If you DCA, you eliminate the risk of potentially spending all your capital on a cryptocurrency at a peak price point. Per Investopedia: “For example, suppose that as part of a DCA plan you invest $1,000 each month for four months. If the prices at each month's end were $45, $35, $35, $40, your average cost would be $38.75. If you had invested the whole amount at the start of the investment, your cost would have been $45 per share.” Crypto is already inherently risky; you cannot have great returns without its extreme volatility. DCA, like its name suggests, averages out that volatility.
On the emotions front, simply investing a predetermined amount at a predetermined time point minimizes erratic selling/buying. Think of yourself as a robot while using DCA, you buy at x time y amount, zero emotion.
In the end, DCA is known as being a great method for beginners as you can allocate a preferred amount of your portfolio to a crypto or two that you believe in long term without trying to become a technical analysis wizard.
Yes, someone who times the market perfectly will make more money than someone who uses DCA. However, DCA may allow someone to manage their money in a way that helps them sleep at night. Do your own research and implement the best strategy that works for you.

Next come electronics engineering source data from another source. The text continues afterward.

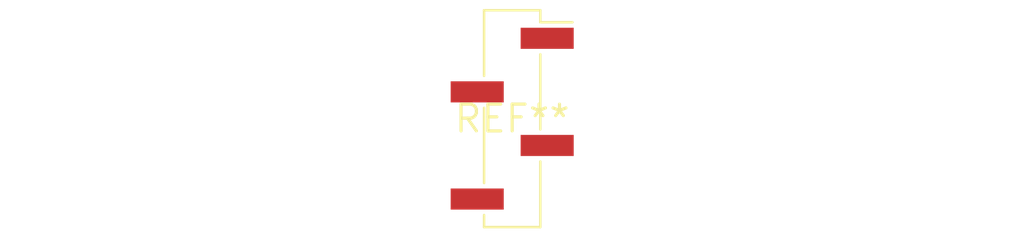
<source format=kicad_pcb>
(kicad_pcb (version 20240108) (generator pcbnew)

  (general
    (thickness 1.6)
  )

  (paper "A4")
  (layers
    (0 "F.Cu" signal)
    (31 "B.Cu" signal)
    (32 "B.Adhes" user "B.Adhesive")
    (33 "F.Adhes" user "F.Adhesive")
    (34 "B.Paste" user)
    (35 "F.Paste" user)
    (36 "B.SilkS" user "B.Silkscreen")
    (37 "F.SilkS" user "F.Silkscreen")
    (38 "B.Mask" user)
    (39 "F.Mask" user)
    (40 "Dwgs.User" user "User.Drawings")
    (41 "Cmts.User" user "User.Comments")
    (42 "Eco1.User" user "User.Eco1")
    (43 "Eco2.User" user "User.Eco2")
    (44 "Edge.Cuts" user)
    (45 "Margin" user)
    (46 "B.CrtYd" user "B.Courtyard")
    (47 "F.CrtYd" user "F.Courtyard")
    (48 "B.Fab" user)
    (49 "F.Fab" user)
    (50 "User.1" user)
    (51 "User.2" user)
    (52 "User.3" user)
    (53 "User.4" user)
    (54 "User.5" user)
    (55 "User.6" user)
    (56 "User.7" user)
    (57 "User.8" user)
    (58 "User.9" user)
  )

  (setup
    (pad_to_mask_clearance 0)
    (pcbplotparams
      (layerselection 0x00010fc_ffffffff)
      (plot_on_all_layers_selection 0x0000000_00000000)
      (disableapertmacros false)
      (usegerberextensions false)
      (usegerberattributes false)
      (usegerberadvancedattributes false)
      (creategerberjobfile false)
      (dashed_line_dash_ratio 12.000000)
      (dashed_line_gap_ratio 3.000000)
      (svgprecision 4)
      (plotframeref false)
      (viasonmask false)
      (mode 1)
      (useauxorigin false)
      (hpglpennumber 1)
      (hpglpenspeed 20)
      (hpglpendiameter 15.000000)
      (dxfpolygonmode false)
      (dxfimperialunits false)
      (dxfusepcbnewfont false)
      (psnegative false)
      (psa4output false)
      (plotreference false)
      (plotvalue false)
      (plotinvisibletext false)
      (sketchpadsonfab false)
      (subtractmaskfromsilk false)
      (outputformat 1)
      (mirror false)
      (drillshape 1)
      (scaleselection 1)
      (outputdirectory "")
    )
  )

  (net 0 "")

  (footprint "PinHeader_1x04_P2.54mm_Vertical_SMD_Pin1Right" (layer "F.Cu") (at 0 0))

)

</source>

Meme of the Week (via Reddit)
“If you are in crypto for the lambos, you must also be ready for the Ramen”
Keep your head up. Together we will rise.
Pat + Ari ✌️
Disclaimer: None of this is investment advice, financial advice, or trading advice. CRYPTOPONG does not endorse any of the cryptocurrencies, DeFi applications, or NFT collections mentioned in this article. Perform your own due diligence and/or consult a financial advisor before investing.